Health & Medical Vaccinations

Influenza Vaccination in Children With Cystic Fibrosis

Influenza Vaccination in Children With Cystic Fibrosis

Impact of Seasonal Influenza in Patients With CF


Early studies suggested that seasonal influenza viruses play a role in worsening the lung function of CF patients and disease progression. However, although the development of more sensitive methods have now overcome the difficulty of detecting viruses in viscous sputum specimens, recent studies have not found any evidence that influenza is more common in CF patients than healthy subjects, or that influenza is responsible for their increased lower respiratory tract morbidity. In a 4-year cohort study of 8625 adults and 12,881 children with CF, Ortiz et al. found that there was an estimated annual excess of 147.6 cases per 10,000 person-months and that an excess of 2.1% of all exacerbations occurring during the influenza season can reasonably be attributed to influenza. In another study of 38 young adults with CF hospitalized for respiratory exacerbations, Punch et al. found that 22.6% (12 out of 53) of their sputum samples were positive for a respiratory virus (four for influenza B, three for parainfluenza 1, three for influenza A and two for respiratory syncytial virus) when tested using a multiplex reverse transcriptase PCR assay combined with an enzyme-linked amplicon hybridization assay, and there was no statistical relationship between viral status and the rates of isolation of P. aeruginosa, Staphylococcus aureus or Aspergillus fumigatus. Wat et al. used nucleic acid sequence-based amplification and detected a high rate of viruses (46%) in nasal swabs and sputum samples taken from 71 children with CF during respiratory exacerbations. Influenza A (8%), influenza B (7.2%) and rhinovirus (15.9%) were the main viruses detected but, unlike previous studies, they found that symptomatic viral infections did not seem to increase the likelihood of bacterial exacerbations. In another study, Olesen et al. found 97 viral and 21 atypical bacterial infections in 76 children with CF followed for 12 months with regular outpatient clinic visits. The viral detection rate was 16%, with rhinovirus in 87% and influenza A in 3% of the sputum/laryngeal aspiration samples. No influenza B infection was detected. The authors also found a significant decrease in lung function during viral infection (forced expiratory volume in 1 s: -12.5%; p = 0.048) except in the case of rhinovirus infection, but failed to find any positive correlation between respiratory viruses and bacterial infections or changes in colonization.

Finally, two very recent studies have confirmed the limited role of influenza in respiratory exacerbations. In the first study, Burns et al. rarely detected influenza viruses during the respiratory exacerbations of children with CF, whereas rhinovirus was relatively frequent in both upper airway and sputum samples. The second study found that 24 out of 63 children with CF (60.5%) were positive for at least one virus during pulmonary exacerbations with coxsackie/echovirus being detected most frequently in mid-turbinate swabs, throat swabs or sputum samples; no influenza viruses were detected.
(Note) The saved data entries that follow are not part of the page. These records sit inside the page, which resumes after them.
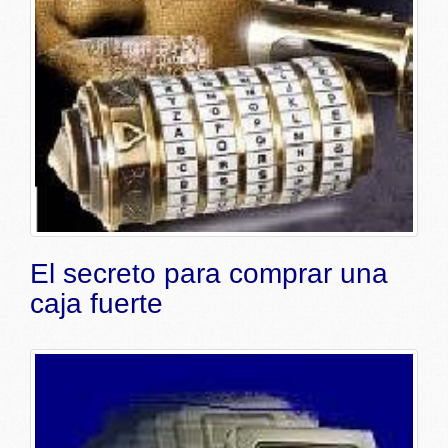
El secreto para comprar una
caja fuerte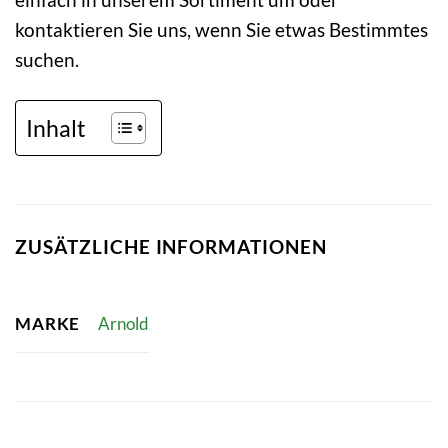
kontaktieren Sie uns, wenn Sie etwas Bestimmtes
suchen.
Inhalt
ZUSÄTZLICHE INFORMATIONEN
MARKE
Arnold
A number of methodological aspects of these studies of the impact of seasonal influenza on patients with CF need to be addressed. First, most of them had a small sample size and no healthy control subjects. Second, none described the clinical status of the patients and it is likely that the true impact of influenza on CF may be underestimated in children with pulmonary deterioration. Third, there were no data concerning the patients' influenza vaccination status. Finally, the relatively low frequency of influenza infection even during the epidemic period and the mild course of the disease might be influenced by vaccination coverage.